Collected data:
Content starts

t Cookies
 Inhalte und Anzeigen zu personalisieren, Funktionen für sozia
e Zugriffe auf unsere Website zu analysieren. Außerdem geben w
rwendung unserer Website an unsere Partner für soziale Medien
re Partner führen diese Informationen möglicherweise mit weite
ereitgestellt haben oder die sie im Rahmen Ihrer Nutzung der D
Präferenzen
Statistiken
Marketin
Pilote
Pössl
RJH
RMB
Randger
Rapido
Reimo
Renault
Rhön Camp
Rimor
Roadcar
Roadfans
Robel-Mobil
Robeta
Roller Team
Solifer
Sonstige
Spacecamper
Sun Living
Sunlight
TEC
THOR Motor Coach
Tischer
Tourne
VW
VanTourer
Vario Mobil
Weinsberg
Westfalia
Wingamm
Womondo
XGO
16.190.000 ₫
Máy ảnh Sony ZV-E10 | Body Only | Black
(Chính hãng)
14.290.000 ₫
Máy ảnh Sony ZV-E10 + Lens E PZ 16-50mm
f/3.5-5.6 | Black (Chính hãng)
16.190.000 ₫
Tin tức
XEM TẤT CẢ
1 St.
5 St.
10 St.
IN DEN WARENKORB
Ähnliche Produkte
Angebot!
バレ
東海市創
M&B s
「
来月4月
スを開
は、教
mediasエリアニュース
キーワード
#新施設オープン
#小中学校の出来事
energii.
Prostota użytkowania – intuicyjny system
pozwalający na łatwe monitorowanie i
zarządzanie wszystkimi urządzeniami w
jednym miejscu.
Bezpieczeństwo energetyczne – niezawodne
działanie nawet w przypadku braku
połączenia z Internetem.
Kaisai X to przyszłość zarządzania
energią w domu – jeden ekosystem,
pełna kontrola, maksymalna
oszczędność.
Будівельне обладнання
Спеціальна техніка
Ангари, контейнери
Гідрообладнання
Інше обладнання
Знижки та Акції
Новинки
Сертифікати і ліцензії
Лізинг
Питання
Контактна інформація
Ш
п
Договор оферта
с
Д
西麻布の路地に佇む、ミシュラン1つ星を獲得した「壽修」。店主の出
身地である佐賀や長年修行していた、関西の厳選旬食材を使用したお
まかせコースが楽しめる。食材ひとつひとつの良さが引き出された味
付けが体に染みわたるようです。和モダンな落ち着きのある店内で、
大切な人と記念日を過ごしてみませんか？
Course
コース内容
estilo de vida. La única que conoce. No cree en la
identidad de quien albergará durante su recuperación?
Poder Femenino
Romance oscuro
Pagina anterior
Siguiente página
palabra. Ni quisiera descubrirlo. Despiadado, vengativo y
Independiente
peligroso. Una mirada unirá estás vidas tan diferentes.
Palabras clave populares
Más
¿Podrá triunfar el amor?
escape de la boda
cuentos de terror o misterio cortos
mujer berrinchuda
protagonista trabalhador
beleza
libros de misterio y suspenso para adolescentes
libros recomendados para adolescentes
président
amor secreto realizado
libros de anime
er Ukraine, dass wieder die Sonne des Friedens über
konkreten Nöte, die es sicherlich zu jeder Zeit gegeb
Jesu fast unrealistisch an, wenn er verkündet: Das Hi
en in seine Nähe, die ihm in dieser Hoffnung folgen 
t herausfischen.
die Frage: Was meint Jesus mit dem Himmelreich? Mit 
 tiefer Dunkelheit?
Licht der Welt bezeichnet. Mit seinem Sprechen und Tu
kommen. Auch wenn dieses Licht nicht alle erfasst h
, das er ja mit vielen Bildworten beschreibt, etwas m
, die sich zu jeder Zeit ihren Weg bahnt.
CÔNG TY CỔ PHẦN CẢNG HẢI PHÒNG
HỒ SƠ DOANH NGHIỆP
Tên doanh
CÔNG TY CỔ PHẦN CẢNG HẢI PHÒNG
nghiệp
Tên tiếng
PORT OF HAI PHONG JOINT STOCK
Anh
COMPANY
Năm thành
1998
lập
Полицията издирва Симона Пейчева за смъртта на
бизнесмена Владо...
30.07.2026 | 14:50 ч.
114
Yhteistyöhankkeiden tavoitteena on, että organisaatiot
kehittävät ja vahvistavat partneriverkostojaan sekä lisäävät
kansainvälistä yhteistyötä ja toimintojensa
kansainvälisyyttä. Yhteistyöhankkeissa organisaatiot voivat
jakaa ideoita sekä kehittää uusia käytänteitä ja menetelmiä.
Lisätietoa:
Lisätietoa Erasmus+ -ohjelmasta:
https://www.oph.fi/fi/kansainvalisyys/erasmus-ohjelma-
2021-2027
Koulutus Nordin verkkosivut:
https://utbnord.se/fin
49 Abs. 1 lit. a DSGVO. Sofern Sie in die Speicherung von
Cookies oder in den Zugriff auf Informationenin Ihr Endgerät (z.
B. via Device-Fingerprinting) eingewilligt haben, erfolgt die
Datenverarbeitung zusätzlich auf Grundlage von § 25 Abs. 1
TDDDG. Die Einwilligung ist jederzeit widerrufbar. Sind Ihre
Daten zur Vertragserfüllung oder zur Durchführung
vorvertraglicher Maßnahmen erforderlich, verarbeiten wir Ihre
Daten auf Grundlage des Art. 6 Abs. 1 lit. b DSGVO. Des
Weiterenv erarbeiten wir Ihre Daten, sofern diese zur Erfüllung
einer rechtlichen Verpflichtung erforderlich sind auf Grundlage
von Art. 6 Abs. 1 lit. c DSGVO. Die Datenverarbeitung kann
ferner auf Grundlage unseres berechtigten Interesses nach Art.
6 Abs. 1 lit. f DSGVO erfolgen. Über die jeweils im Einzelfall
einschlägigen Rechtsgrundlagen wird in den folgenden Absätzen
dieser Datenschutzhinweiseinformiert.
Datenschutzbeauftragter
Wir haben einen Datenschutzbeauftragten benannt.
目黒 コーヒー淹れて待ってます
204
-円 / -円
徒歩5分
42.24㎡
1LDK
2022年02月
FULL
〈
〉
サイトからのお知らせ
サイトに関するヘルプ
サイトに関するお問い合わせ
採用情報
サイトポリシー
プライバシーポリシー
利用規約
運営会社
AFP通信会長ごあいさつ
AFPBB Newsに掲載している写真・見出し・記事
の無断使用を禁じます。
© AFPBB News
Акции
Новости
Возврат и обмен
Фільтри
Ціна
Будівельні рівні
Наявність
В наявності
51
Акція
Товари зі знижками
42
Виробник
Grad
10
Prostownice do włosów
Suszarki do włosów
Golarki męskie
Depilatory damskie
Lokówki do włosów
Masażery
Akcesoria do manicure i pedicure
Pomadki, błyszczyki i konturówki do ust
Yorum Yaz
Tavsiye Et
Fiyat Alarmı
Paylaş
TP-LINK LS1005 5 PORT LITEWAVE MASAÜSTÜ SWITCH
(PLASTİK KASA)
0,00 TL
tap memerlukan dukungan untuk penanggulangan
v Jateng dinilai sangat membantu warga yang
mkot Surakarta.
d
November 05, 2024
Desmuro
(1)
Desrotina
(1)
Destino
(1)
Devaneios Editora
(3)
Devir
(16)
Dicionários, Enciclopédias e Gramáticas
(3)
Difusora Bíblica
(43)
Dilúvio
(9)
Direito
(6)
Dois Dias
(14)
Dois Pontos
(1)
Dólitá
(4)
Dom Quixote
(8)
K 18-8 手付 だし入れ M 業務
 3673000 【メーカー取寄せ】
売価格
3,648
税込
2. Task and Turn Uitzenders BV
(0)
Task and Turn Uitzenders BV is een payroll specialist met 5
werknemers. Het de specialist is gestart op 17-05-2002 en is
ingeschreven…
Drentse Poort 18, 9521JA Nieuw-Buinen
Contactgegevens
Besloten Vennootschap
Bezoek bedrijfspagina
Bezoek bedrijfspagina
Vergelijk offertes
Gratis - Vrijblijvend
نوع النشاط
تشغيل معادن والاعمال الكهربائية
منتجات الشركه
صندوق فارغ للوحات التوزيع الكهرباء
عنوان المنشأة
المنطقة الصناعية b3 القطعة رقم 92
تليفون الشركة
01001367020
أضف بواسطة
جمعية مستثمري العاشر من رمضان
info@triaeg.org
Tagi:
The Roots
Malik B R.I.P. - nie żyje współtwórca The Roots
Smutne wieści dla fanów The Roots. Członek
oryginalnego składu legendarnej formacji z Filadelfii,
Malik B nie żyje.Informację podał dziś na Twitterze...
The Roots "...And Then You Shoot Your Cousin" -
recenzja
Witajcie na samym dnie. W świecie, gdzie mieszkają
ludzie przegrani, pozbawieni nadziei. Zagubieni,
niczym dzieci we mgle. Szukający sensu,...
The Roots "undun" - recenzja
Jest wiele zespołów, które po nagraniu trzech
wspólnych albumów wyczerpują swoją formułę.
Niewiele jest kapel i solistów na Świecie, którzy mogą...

Content ends

About this exercise →
With the first line being the one containing "palabra. Ni quisiera" and the last line the one containing "Yhteistyöhankkeiden tavoitteena on, että", transcribe exactly the lines above that fall in that range.

Response →
palabra. Ni quisiera descubrirlo. Despiadado, vengativo y
Independiente
peligroso. Una mirada unirá estás vidas tan diferentes.
Palabras clave populares
Más
¿Podrá triunfar el amor?
escape de la boda
cuentos de terror o misterio cortos
mujer berrinchuda
protagonista trabalhador
beleza
libros de misterio y suspenso para adolescentes
libros recomendados para adolescentes
président
amor secreto realizado
libros de anime
er Ukraine, dass wieder die Sonne des Friedens über
konkreten Nöte, die es sicherlich zu jeder Zeit gegeb
Jesu fast unrealistisch an, wenn er verkündet: Das Hi
en in seine Nähe, die ihm in dieser Hoffnung folgen 
t herausfischen.
die Frage: Was meint Jesus mit dem Himmelreich? Mit 
 tiefer Dunkelheit?
Licht der Welt bezeichnet. Mit seinem Sprechen und Tu
kommen. Auch wenn dieses Licht nicht alle erfasst h
, das er ja mit vielen Bildworten beschreibt, etwas m
, die sich zu jeder Zeit ihren Weg bahnt.
CÔNG TY CỔ PHẦN CẢNG HẢI PHÒNG
HỒ SƠ DOANH NGHIỆP
Tên doanh
CÔNG TY CỔ PHẦN CẢNG HẢI PHÒNG
nghiệp
Tên tiếng
PORT OF HAI PHONG JOINT STOCK
Anh
COMPANY
Năm thành
1998
lập
Полицията издирва Симона Пейчева за смъртта на
бизнесмена Владо...
30.07.2026 | 14:50 ч.
114
Yhteistyöhankkeiden tavoitteena on, että organisaatiot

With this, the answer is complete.